Learn more about PWM and duty cycle on Kompulsa.

Reading From A GPIO Pin/How To Detect When A Button Is Pressed On Your Raspberry Pi

Aside from generating output/switching pins on or off, the other most frequent GPIO activity is reading from a pin. Remember what we learned above about writing values such as ones and zeroes to GPIO pins. It applies to this, but in reverse.

Let’s say we want to use a typical push button to switch on our LED. We would do this by connecting the button between a 3.3 Volt current source (the pin called ‘3v3 Power’) and a GPIO pin (which will be WiringPi pin 2, in this case).

The rest of the WiringPi pinout

Please ensure that you have a resistor connected in series with the button to avoid shorting the ‘3v3’ pin to the GPIO pin.

Pressing the button will then drive that input pin ‘high’. When it is released, that pin will go back to its ‘LOW’ state. We will use the ‘digitalRead‘ function to determine whether the pin is in a high or low state.
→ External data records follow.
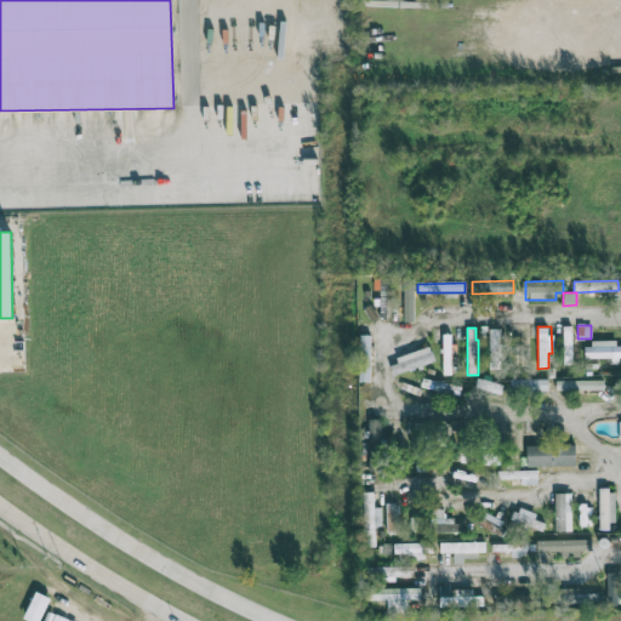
[(489,369),(501,369),(502,329),(490,329),(489,369)]
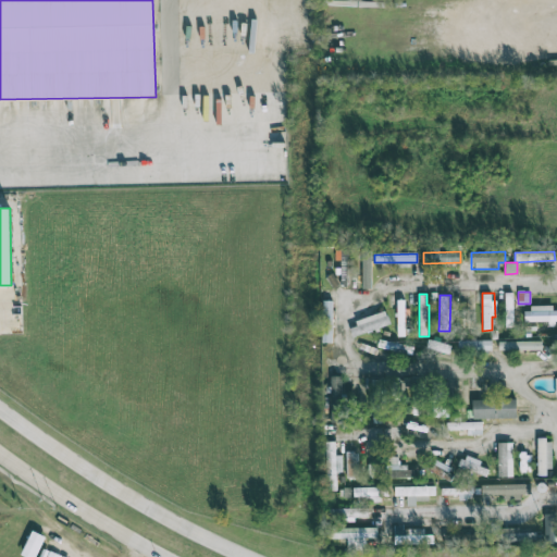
[(404,300),(396,300),(398,336),(406,336),(404,300)]
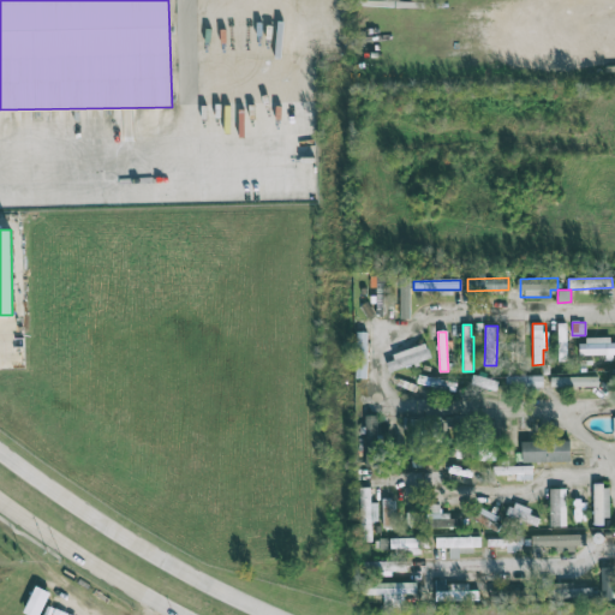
[(366,333),(357,333),(356,377),(365,377),(366,333)]
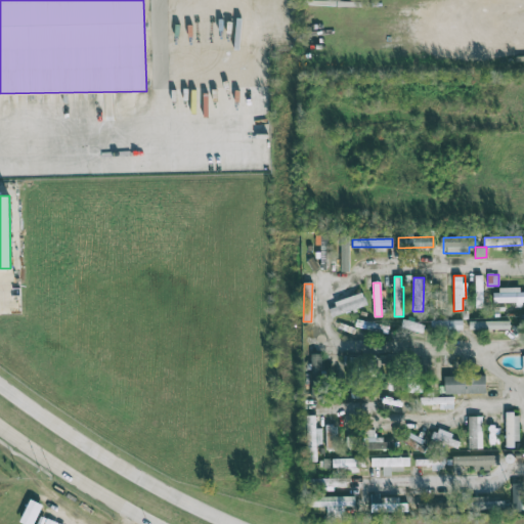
[(523,302),(523,292),(520,293),(520,289),(493,289),(493,304),(522,303),(522,302),(523,302)]
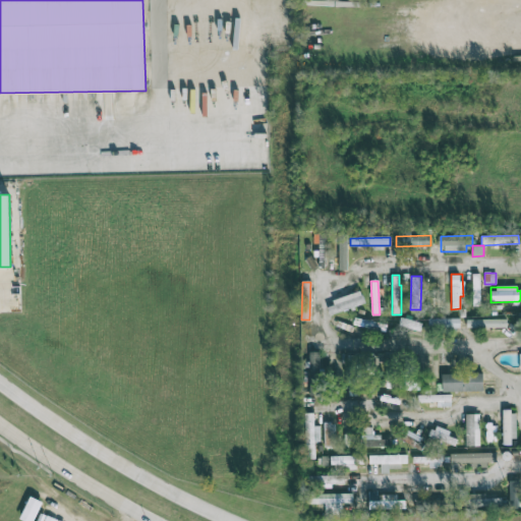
[(326,303),(330,315),(365,303),(361,292),(326,303)]
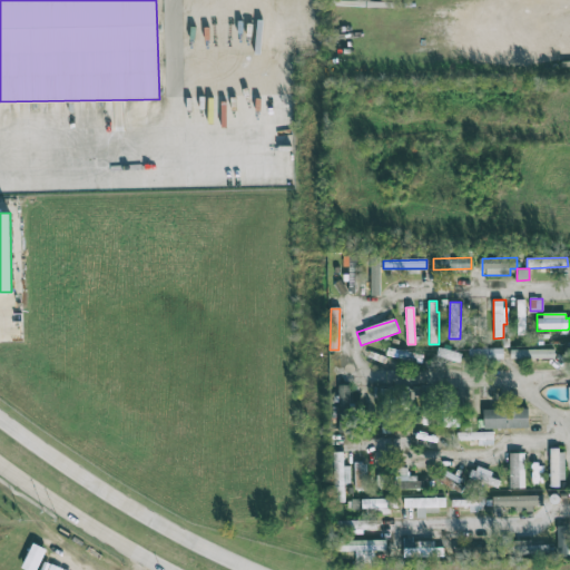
[(386,356),(422,364),(423,355),(389,347),(386,356)]
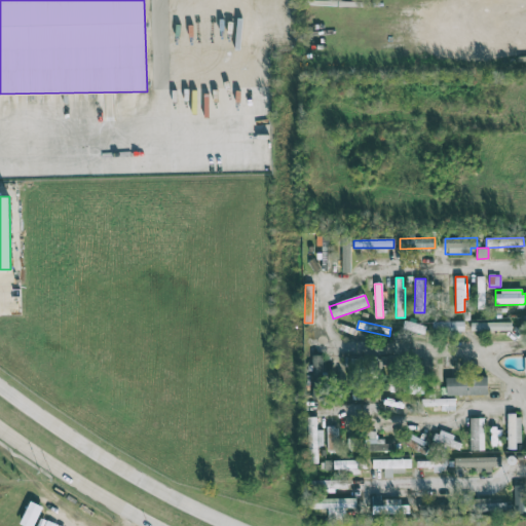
[(464,321),(433,322),(433,331),(464,330),(464,321)]
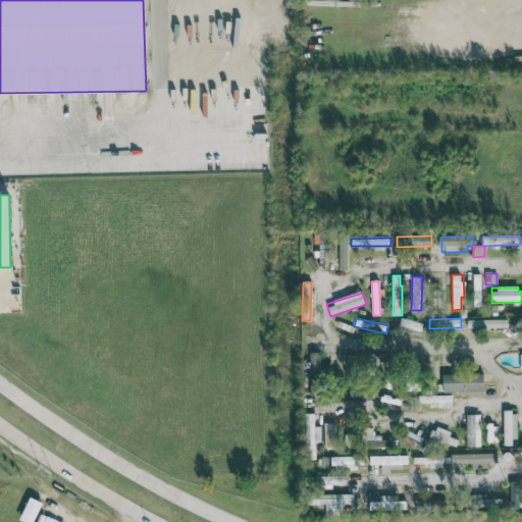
[(508,328),(508,320),(468,319),(468,327),(508,328)]
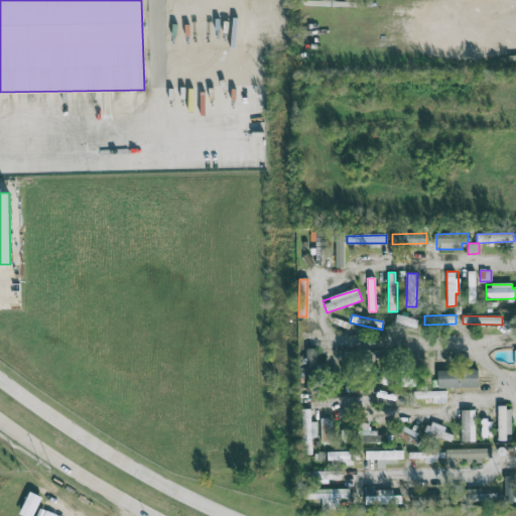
[(316,349),(306,349),(306,392),(316,392),(316,349)]
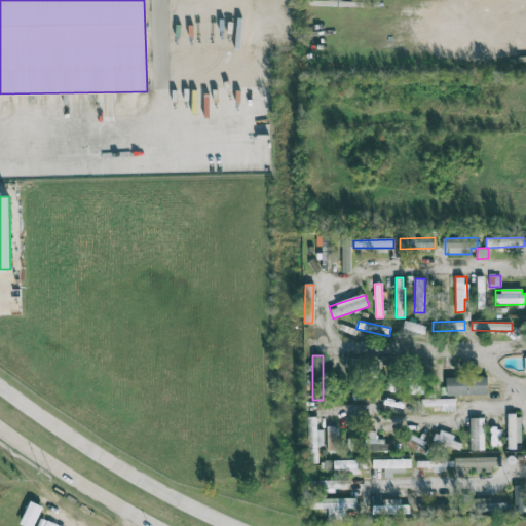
[(487,376),(446,377),(446,396),(488,395),(487,376)]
Each GPIO pin can be configured to operate as an input or output, so when I say ‘input pin’, i’m just referring to any GPIO pin configured as an input.

Feel free to download the example below using the same wget command as above:

wget kompulsa.com/samplecode/rpi/readpin.c

Raspberry Pi Example Code: Read From A GPIO Pin

#include <wiringPi.h>

int main(void) {
int pinval = 0;
pinMode(0, OUTPUT); //Sets Pin 0 (LED) to output direction so we can turn it on.
pinMode(2, INPUT); //Sets Pin 2 (button) to the input direction so you can read from it.

for(;;) {
    pinval = digitalRead(2); //Get the pin state (which is 1/on or 0/off).

    if (pinval == 1) { //If the pin is on, then: 
        digitalWrite(0, HIGH); //Turns on the LED if the button is pressed.
    } else { //Otherwise
        digitalWrite(0, LOW); //Turns the LED back off if the button isn't being pressed.
    return 0;

Now that you’ve gotten an idea of how easy it is to implement a button, you may have noticed that the LED doesn’t stay on once you have released the button.

If you don’t desire this kind of behaviour (which is often the case, actually) then you can rewrite that function to toggle a boolean or other variable whenever the button is pressed. That way, the LED will come on and stay on if you press the button, and go off and stay off if you press it again.